### What needs to be done:
From the line containing "right elbow: (66, 78)" down to the last line of the material, output each line exactly as it appears, excluding pictures.

• • • • •

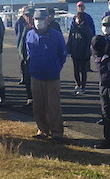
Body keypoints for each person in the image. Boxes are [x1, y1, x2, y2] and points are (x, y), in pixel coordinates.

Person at [26, 9, 67, 140]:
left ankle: (57, 132)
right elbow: (28, 52)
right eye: (36, 19)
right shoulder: (29, 34)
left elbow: (63, 54)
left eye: (41, 19)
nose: (38, 22)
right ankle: (43, 130)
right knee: (38, 106)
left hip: (52, 76)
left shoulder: (56, 35)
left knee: (53, 106)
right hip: (36, 75)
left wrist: (56, 67)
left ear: (47, 20)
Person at [66, 12, 93, 95]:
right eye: (77, 18)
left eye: (79, 18)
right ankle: (77, 84)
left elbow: (89, 42)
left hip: (84, 53)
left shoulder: (87, 29)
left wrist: (87, 53)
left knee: (83, 71)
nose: (78, 20)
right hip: (75, 52)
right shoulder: (73, 28)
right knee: (76, 70)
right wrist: (68, 50)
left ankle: (83, 86)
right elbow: (70, 40)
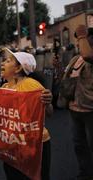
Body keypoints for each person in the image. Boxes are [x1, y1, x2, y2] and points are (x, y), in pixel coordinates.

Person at [0, 48, 53, 180]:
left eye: (7, 61)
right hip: (13, 144)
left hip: (36, 144)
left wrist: (48, 102)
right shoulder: (4, 88)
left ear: (18, 69)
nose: (2, 63)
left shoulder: (32, 85)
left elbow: (49, 113)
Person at [59, 25, 93, 180]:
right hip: (75, 109)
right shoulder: (76, 58)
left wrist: (81, 34)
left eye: (84, 39)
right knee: (79, 145)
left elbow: (87, 55)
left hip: (90, 110)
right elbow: (66, 78)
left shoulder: (88, 56)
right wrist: (58, 67)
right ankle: (85, 173)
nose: (80, 43)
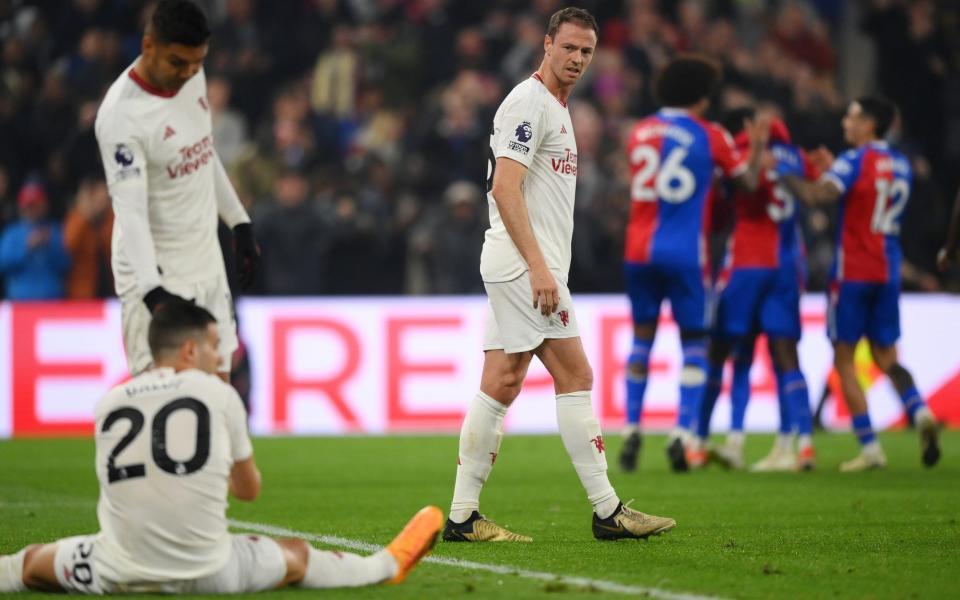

• • • • •

### Completed exercise:
right elbow: (66, 78)
left shoulder: (88, 56)
right wrist: (58, 67)
right ankle: (85, 173)
nose: (80, 43)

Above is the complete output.